__Excerpted text__.
Plaintiff was accepted into an associate supervisor program for the United States Postal Service, but was terminated after three weeks in the program following his failure to achieve a passing score on the tests administered at the end of weeks 1 and 2. He sued, alleging that age was a factor in his termination. The court found no direct evidence of age discrimination or statistical evidence of disparate impact. Of those who had been previously dismissed for failure to achieve passing scores, five were under the age of 40 and three over the age of 40. The only other support for plaintiff’s claim was his assertion that he “couldn’t think of any ... reason why they would let me go” other than his age. The court rejected plaintiff’s claims and granted summary judgment to the Postal Service.

Rhodes v. Cracker Barrel Old Country Store, Inc. ,
213 F.R.D. 619 (N.D. Ga. 2003).

African-American employees, former employees, and applicants sued a restaurant chain alleging continuing systemic racial discrimination in employment through discriminatory selection and compensation procedures. The decision rendered in this opinion was a denial of class certification. Among the employment practices that plaintiffs challenged was defendant’s Personal Achievement Responsibility Program (“PAR” Program). Five PAR levels existed for each of defendant’s nine hourly store positions. An employee could progress from one PAR level to the next PAR level by working a specific time in his or her existing PAR level, receiving a passing score on his or her evaluation, and passing a written test. The passing score required for evaluations and written tests increased at each level. The court noted, without reaching the merits of plaintiffs’ claim, that to prove disparate impact, plaintiffs would have to present evidence concerning an individual’s PAR level, whether the individual passed a performance evaluation (and, if the individual did not pass a performance evaluation, whether his manager evaluated him in a non-discriminatory manner), whether the employee studied sufficiently to pass the PAR test, and whether he attained the next PAR level. Denying class certification, the court concluded that common issues were not raised by the class as required by Federal Rule of Civil Procedure 23(a). Thus, none of plaintiffs’ claims, which attacked all of defendant’s employment practices, were deemed suitable for class treatment.

__Data records__.
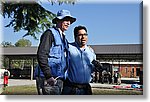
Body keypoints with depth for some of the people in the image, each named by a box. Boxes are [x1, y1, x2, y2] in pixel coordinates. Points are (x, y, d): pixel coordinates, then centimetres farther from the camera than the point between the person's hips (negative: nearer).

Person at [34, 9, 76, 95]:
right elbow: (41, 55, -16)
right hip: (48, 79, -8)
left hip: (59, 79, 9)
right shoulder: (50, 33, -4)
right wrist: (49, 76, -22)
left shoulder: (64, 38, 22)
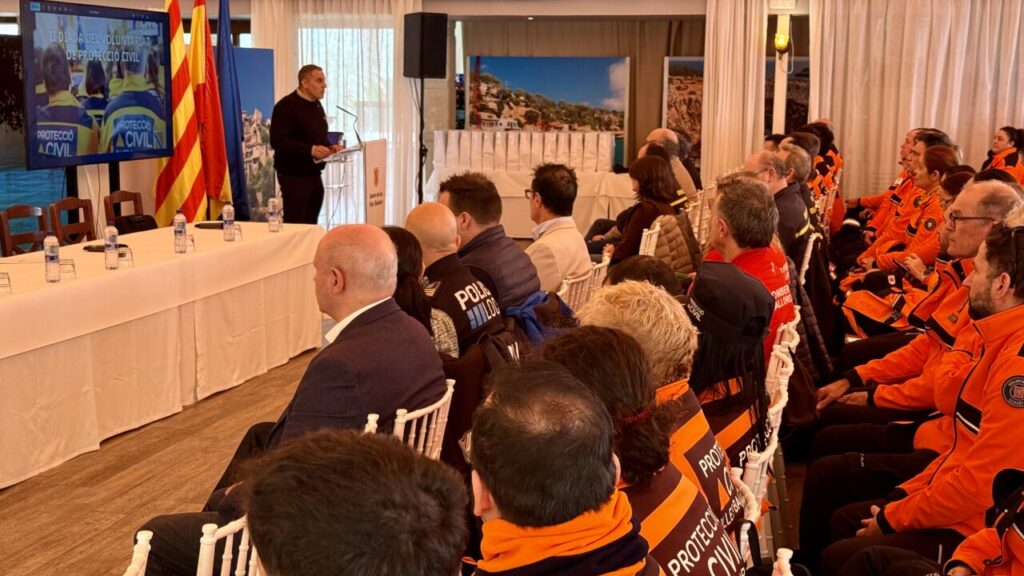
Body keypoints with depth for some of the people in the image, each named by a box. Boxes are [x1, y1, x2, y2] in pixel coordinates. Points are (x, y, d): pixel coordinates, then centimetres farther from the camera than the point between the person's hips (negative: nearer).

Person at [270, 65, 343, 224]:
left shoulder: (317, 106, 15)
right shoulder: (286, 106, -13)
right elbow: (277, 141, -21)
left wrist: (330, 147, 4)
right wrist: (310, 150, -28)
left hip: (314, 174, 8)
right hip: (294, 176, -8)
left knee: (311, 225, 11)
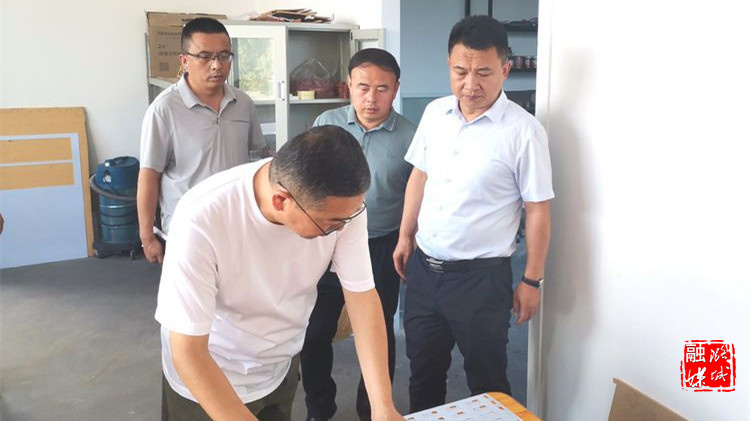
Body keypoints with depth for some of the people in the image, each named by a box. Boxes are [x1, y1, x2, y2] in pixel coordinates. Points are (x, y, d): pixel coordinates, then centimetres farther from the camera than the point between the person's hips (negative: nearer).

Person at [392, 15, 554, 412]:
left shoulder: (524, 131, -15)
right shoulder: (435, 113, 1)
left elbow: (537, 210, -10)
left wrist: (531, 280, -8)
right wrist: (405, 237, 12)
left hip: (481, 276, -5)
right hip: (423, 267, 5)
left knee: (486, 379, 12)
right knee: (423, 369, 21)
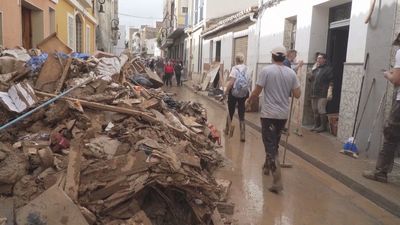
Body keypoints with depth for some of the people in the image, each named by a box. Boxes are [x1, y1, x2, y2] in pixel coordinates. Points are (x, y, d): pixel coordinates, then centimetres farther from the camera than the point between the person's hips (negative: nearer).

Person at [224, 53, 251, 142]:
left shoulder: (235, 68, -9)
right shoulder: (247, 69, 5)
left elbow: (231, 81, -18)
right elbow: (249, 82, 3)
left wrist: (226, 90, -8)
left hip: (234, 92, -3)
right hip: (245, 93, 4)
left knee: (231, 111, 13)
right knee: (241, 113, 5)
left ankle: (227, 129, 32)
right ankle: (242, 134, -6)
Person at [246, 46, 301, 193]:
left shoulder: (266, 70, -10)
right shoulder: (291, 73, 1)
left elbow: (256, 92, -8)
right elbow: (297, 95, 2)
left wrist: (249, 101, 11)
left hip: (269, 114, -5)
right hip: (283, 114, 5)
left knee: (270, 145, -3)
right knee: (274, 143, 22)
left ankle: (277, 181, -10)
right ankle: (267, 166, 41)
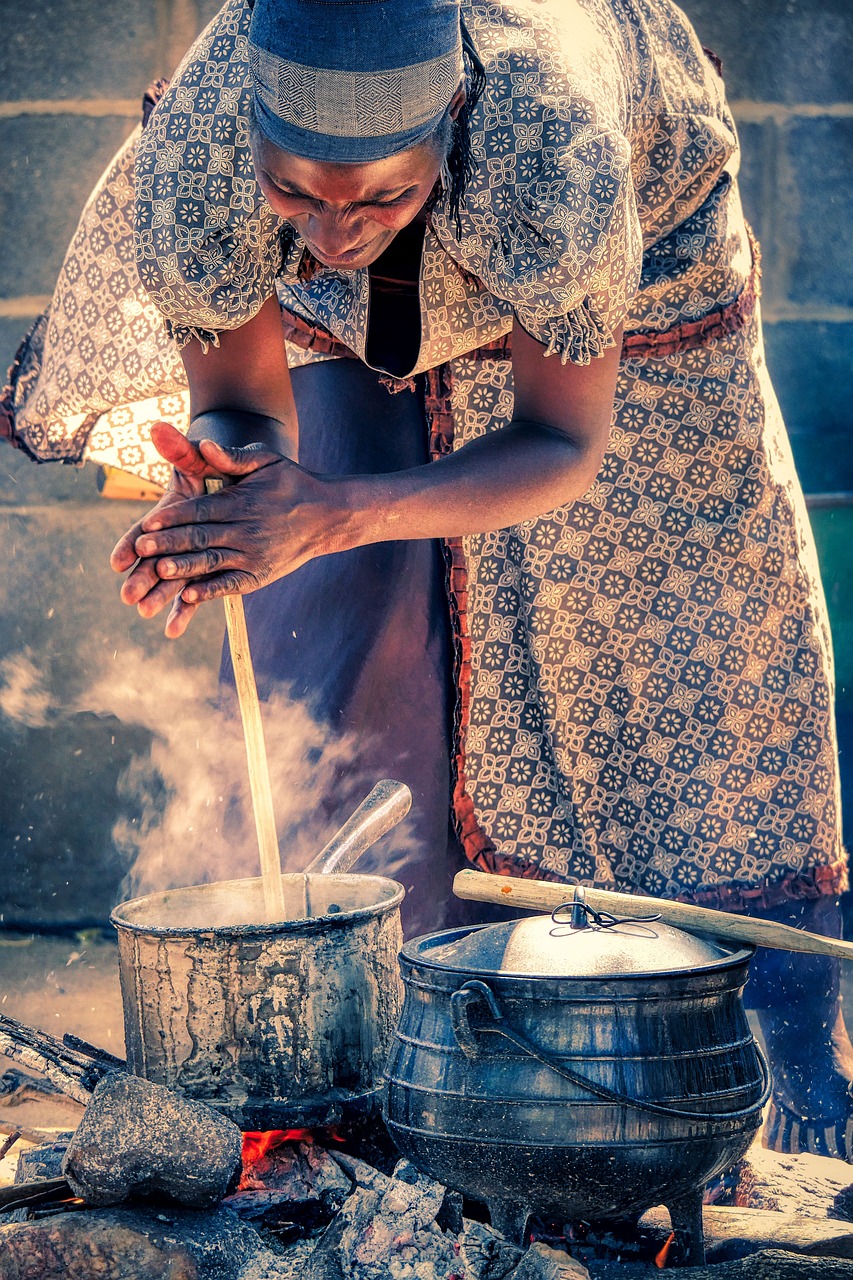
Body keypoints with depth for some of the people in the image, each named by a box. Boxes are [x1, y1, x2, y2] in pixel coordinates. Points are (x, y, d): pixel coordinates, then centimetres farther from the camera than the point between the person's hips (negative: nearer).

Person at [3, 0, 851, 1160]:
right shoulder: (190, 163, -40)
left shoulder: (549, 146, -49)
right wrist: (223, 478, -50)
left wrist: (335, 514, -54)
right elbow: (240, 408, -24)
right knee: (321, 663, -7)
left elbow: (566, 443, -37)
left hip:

__Exercise instructions__.
1 > Copy the stretch of the employment case summaries from "Plaintiff was accepted" through "(N.D. Ga. 2003).".
2 > Carry the employment case summaries forward, picking up right after their final sentence.

__Exercise results__.
1 >
Plaintiff was accepted into an associate supervisor program for the United States Postal Service, but was terminated after three weeks in the program following his failure to achieve a passing score on the tests administered at the end of weeks 1 and 2. He sued, alleging that age was a factor in his termination. The court found no direct evidence of age discrimination or statistical evidence of disparate impact. Of those who had been previously dismissed for failure to achieve passing scores, five were under the age of 40 and three over the age of 40. The only other support for plaintiff’s claim was his assertion that he “couldn’t think of any ... reason why they would let me go” other than his age. The court rejected plaintiff’s claims and granted summary judgment to the Postal Service.

Rhodes v. Cracker Barrel Old Country Store, Inc. ,
213 F.R.D. 619 (N.D. Ga. 2003).

2 >
Ricci v. DeStefano,
2006 WL 2828419 (D. Conn. 2006).

Seventeen white and one Hispanic candidate challenged the New Haven Civil Service Board’s (“CSB”) decision not to use certain test results during its promotion process. Although this is more of a disparate treatment claim rather than one of disparate impact, the analysis is interesting.

The exam consisted of written and oral components counting for 60% and 40% of an applicant’s score, respectively. A severe disparity resulted from the test’s administration in 2003. The CSB utilized a “Rule of Three,” whereby an open position would be filled from among the three individuals with the highest scores on the exam. In this case, seven positions were open, so the top nine candidates were considered. No African-Americans made it into the top nine. After conducting multiple hearings and weighing various expert and lay opinion testimony, the CSB decided not to use the test results, but did so without conducting a validation study of this test or any alternatives.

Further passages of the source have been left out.